Descriptive statistics were used to analyze subjects’ demographic characteristics and baseline measurements. To determine inter- and intra-rater reliability of TUG measurements between the 2 testing sessions, intraclass correlation coefficients (ICC2,1) were used. The Bland-Altman plot method was then used to assess the agreement between two readings. The plot comprises of the average of the paired values from two readings on the x-axis and the difference of each set of readings on the y-axis. Data were visually interpreted to determine the consistency of two scores. The standard error of measurement (SEM) and the minimum detectable change (MDC) were calculated using the results of the reliability analyses. The SEM is the commonest statistic reported in previous studies for assessing statistically meaningful changes of a health outcome [29, 30]. MDC was calculated as 1.96√2 (SEM) . All statistical analyses were performed with SPSS for Windows version 22 (Statistical package for Social Sciences, IBM Inc.), and the significance level was set at 0.05.
Of the 80 subjects recruited, 15 (Grade 4 OA, n = 8; age >80 years, n = 7; men 5, women 10) were excluded due to not meeting inclusion criteria. Table 1 details the participants’ characteristics. The mean age and standard deviation of the male and female participants were 54.3 (10.1) and 51.4 (9.7) years, respectively. Thirty-nine participants (40 %) had unilateral while the others (60 %) had bilateral knee OA. Thirty-eight participants had grade 1, 12 grade 2, and 15 grade 3 knee OA as per Kellgren and Lawrence grading system. Table 2 details the baseline scores of TUG, NRS, and WOMAC.
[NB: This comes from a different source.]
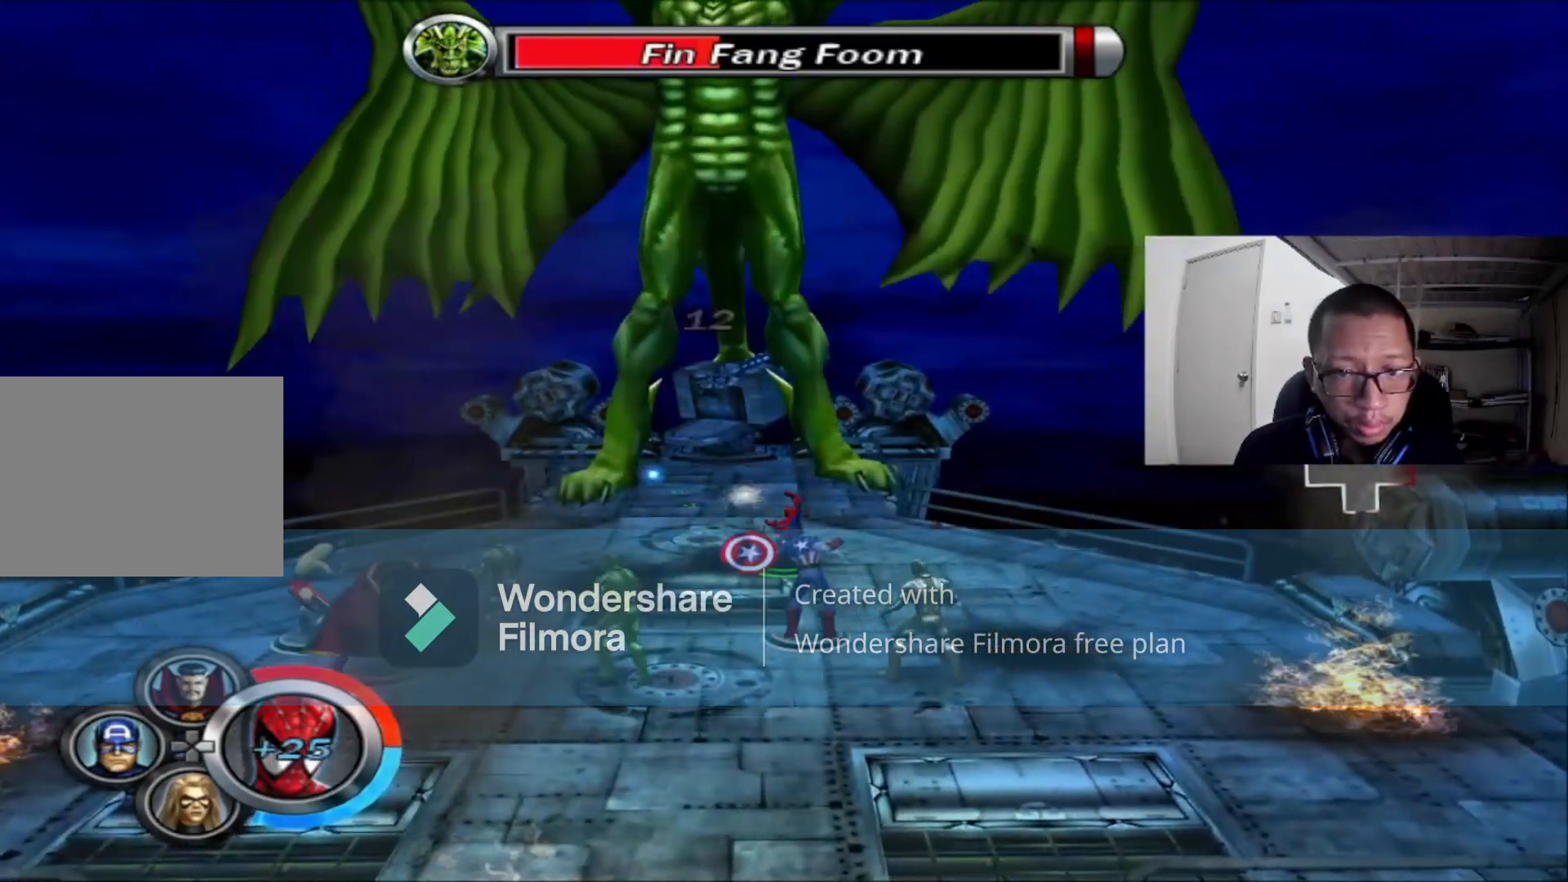
{"buttons": ["L1"], "left_stick": "center", "right_stick": "center", "events": []}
Intra- and inter-rater reliability
The TUG test for all the participants showed excellent intra- and inter-rater reliability (ICC .97 and .96, respectively) (Table 3). The Bland-Altman limits of agreement depicted in Figs. 1 and 2 showed a reasonable agreement between the 2 raters (inter-rater) and good agreement between two readings (intra-rater) when differences between the two readings were plotted against the mean of two readings for all scores. Table 4 shows gender- and grade (OA severity)-wise intra- and inter-rater reliability of the TUG test. The TUG test for male participants showed excellent intra- and inter-rater reliability (ICC .98 and .97, respectively). The TUG test for female participants showed excellent intra- and inter-rater reliability (ICC .98). The TUG test for doubtful knee OA (Grade 1) showed good intra- and inter-rater reliability (ICC .73 and .71, respectively). The TUG test for definite knee OA (Grade 2–3) showed excellent intra- and inter-rater reliability (ICC .97 and .97, respectively).
Measurement error and minimum detectable change
The SEM values were 0.17 seconds and 0.16 seconds, based on repeated measurements for inter- and intra-rater, respectively. The MDCs based on the SEM for inter- and intra-rater were 1.14 and 1.10 seconds, respectively (Table 3).
Recently, the Osteoarthritis Research Society International (OARSI) recommended the use of the TUG test as a performance-based test of physical function in individuals diagnosed with hip or knee OA . In addition, Dobson et al.  reported that the TUG test displayed best measurement evidence among sit to stand tests for hip/knee OA. This is the first study to estimate the reliability and MDC of TUG test in individuals with doubtful to definite radiographic knee OA (Kellgren and Lawrence grades 1–3). The results indicated that the TUG test is sufficiently reliable and sensitive to detect small clinical changes, with psychometric properties in agreement with those reported in most studies on the elderly population (ICC range, 0.92–0.99) [8, 10–13]. Both men and women displayed excellent reliability (ICC range, 0.97 – 0.98). Similarly, Norén et al.  reported excellent reliability (r = 0.97) of TUG test in individuals with peripheral arthritis. However, the subjects in their study were primarily individuals with rheumatoid arthritis.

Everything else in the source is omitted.